Overall, Nora said, the financial capitalism of the Anglo-Saxon model "has gone much too far" in Europe, where major companies "now mostly work for the shareholders."

"More and more effort is made in the financial sphere and less and less effort" goes to the production sphere, she noted, adding that Japan is advised to "resist this tendency and not be perverted by 'short-terminism.' "

What Japan should do, Vittori said, is find an equilibrium between those competing values.

If the power of shareholders had been stronger in Japan, Japanese firms might not have been able to continue spending so much on long-term R&D projects; then again, there would never have been the banking sector woes that Japan experienced in the 1990s, he noted.

Japanese banks would have been able to pull out of the nonperforming loan mess much sooner if there had been a stronger shareholder system in Japan, Vittori said.

"So I think it's necessary to find an equilibrium, and it's a difficult equilibrium to find," he told the audience.

Japan-China relations
Jean-Pierre Robin, deputy editor in chief of Le Figaro newspaper, discussed the China factor in Japan's economic prospects and proposed that Japan try to find a new way of communicating with its giant neighbor. Robin said it is "unrealistic" for Japan to think that it can continue to enjoy "business-as-usual" economic relations with China despite their strained political ties.

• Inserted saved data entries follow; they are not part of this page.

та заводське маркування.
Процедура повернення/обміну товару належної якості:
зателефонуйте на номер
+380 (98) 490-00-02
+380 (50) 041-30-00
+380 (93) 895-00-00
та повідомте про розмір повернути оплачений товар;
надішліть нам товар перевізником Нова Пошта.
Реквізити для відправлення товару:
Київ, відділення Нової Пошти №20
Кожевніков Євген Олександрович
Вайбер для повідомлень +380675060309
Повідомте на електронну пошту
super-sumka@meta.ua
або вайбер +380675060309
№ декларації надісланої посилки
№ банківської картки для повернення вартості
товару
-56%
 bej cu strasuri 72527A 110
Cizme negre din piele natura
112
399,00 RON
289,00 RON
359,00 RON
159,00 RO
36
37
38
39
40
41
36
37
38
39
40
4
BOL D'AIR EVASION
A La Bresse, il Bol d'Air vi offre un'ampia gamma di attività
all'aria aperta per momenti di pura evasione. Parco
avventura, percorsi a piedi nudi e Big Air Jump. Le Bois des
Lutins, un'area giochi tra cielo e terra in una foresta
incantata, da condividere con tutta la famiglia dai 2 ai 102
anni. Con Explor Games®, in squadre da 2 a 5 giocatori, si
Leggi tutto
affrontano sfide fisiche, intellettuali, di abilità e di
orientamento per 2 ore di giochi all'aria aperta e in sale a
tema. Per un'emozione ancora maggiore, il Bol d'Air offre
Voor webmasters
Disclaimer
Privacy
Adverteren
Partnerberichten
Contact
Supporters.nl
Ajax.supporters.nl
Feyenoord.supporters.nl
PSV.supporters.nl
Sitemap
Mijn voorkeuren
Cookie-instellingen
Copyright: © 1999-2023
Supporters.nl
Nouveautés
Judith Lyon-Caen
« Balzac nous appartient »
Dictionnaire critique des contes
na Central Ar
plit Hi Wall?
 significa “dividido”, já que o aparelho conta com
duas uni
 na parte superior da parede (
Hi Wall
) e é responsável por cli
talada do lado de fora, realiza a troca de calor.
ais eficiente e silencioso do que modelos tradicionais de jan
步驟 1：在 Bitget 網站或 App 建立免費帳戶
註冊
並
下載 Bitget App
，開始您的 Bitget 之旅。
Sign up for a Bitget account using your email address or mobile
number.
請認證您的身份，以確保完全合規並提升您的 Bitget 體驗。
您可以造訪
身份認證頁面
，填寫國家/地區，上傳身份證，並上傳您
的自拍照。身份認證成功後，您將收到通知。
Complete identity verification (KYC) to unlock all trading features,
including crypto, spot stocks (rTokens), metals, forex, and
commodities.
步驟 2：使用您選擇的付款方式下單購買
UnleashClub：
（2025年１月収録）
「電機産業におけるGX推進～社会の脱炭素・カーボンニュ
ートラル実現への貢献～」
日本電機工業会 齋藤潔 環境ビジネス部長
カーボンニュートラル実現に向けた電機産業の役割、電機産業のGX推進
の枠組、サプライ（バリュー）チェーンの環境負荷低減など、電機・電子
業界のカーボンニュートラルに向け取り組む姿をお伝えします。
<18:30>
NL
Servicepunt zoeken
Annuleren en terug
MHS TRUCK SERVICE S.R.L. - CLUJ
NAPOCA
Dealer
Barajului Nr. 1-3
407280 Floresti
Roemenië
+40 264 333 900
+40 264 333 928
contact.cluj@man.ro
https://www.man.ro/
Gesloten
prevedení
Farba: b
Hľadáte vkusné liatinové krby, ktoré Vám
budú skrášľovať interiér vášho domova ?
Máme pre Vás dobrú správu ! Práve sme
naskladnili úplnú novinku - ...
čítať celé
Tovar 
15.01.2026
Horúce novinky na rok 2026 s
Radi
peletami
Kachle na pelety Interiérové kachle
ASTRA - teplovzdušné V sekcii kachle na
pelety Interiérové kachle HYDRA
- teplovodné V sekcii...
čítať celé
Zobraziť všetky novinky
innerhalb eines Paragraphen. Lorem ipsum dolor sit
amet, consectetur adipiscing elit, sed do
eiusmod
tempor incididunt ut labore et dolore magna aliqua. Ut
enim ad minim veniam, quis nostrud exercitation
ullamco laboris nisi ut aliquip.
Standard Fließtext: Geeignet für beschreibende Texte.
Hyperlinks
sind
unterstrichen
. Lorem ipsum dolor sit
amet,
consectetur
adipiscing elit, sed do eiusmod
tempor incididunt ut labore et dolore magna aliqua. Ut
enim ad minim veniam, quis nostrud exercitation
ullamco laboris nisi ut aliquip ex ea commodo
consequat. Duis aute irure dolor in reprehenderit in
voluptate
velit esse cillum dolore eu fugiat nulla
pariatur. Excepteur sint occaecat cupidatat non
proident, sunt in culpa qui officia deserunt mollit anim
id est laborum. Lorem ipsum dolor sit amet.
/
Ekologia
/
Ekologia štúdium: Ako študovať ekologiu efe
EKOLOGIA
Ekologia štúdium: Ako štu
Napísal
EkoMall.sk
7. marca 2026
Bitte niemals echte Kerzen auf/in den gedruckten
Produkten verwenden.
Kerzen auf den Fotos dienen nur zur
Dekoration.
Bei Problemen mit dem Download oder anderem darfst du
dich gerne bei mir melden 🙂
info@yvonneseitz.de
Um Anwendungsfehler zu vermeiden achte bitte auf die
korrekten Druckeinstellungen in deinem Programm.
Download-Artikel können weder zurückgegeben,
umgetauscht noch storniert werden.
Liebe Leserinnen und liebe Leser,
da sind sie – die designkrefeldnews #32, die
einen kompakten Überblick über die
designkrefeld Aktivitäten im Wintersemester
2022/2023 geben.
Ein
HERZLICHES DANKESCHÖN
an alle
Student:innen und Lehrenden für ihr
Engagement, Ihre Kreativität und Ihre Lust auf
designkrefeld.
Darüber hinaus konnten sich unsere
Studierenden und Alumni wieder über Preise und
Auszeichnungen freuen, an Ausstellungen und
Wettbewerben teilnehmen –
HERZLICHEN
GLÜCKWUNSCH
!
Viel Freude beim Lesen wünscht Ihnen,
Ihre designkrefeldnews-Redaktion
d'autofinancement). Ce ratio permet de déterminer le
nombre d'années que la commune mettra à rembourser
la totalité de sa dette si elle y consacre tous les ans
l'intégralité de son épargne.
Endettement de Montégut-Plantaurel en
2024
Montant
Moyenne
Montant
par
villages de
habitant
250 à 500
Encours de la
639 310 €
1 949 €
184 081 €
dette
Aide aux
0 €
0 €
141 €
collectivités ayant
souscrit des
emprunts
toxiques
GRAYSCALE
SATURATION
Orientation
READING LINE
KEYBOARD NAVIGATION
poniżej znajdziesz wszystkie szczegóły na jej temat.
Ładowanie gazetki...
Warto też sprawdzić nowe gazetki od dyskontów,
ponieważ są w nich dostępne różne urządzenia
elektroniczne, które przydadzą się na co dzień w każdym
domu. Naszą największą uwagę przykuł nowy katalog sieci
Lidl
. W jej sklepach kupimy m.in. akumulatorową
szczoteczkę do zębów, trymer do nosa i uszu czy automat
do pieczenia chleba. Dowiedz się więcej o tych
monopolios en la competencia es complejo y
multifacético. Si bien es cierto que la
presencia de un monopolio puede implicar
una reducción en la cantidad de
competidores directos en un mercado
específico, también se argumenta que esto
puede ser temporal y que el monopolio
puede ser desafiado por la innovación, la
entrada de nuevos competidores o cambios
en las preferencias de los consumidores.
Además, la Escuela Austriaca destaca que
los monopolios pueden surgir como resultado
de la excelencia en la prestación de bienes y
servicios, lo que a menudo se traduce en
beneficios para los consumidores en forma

It is clear that Japan has benefited heavily from the rapid growth of the Chinese economy since the late 1990s, he said, citing China as a major factor in the Japanese economy's emergence from recession and its ongoing recovery.

Japanese investments in China were originally aimed at taking advantage of the country's cheap labor for low-cost production in a typical "vertical" division of labor. Now, China is increasingly viewed as a market, and a competitor, he said.

According to Robin, several Japanese business executives he met during the trip expressed hope for a "segregation of economic and political ties" that would allow economic relations to prosper even if political ties remain strained over wartime history.

"I can understand this attitude, but I think it's not realistic. . . . Japan and China will have to consider bilateral ties in both economic and political levels," he said.

As Japan and other countries in East Asia grope at closer regional economic integration, such initiatives are often compared with what Europe has achieved in the postwar period.

But Robin said any comparison with the European Union would be misleading in discussing Japan's relations with its Asian neighbors.

When several European nations first launched an effort toward integration in the late 1940s, their economic situations were roughly the same because they all were recovering from the devastation of World War II, he said. They were also driven by the political will to pursue stronger ties after fighting each other in the war, he added.

Even today, levels of economic development vary widely among Asian countries, Robin said, noting that a lingering gap in development levels remains a source of strain even among EU members.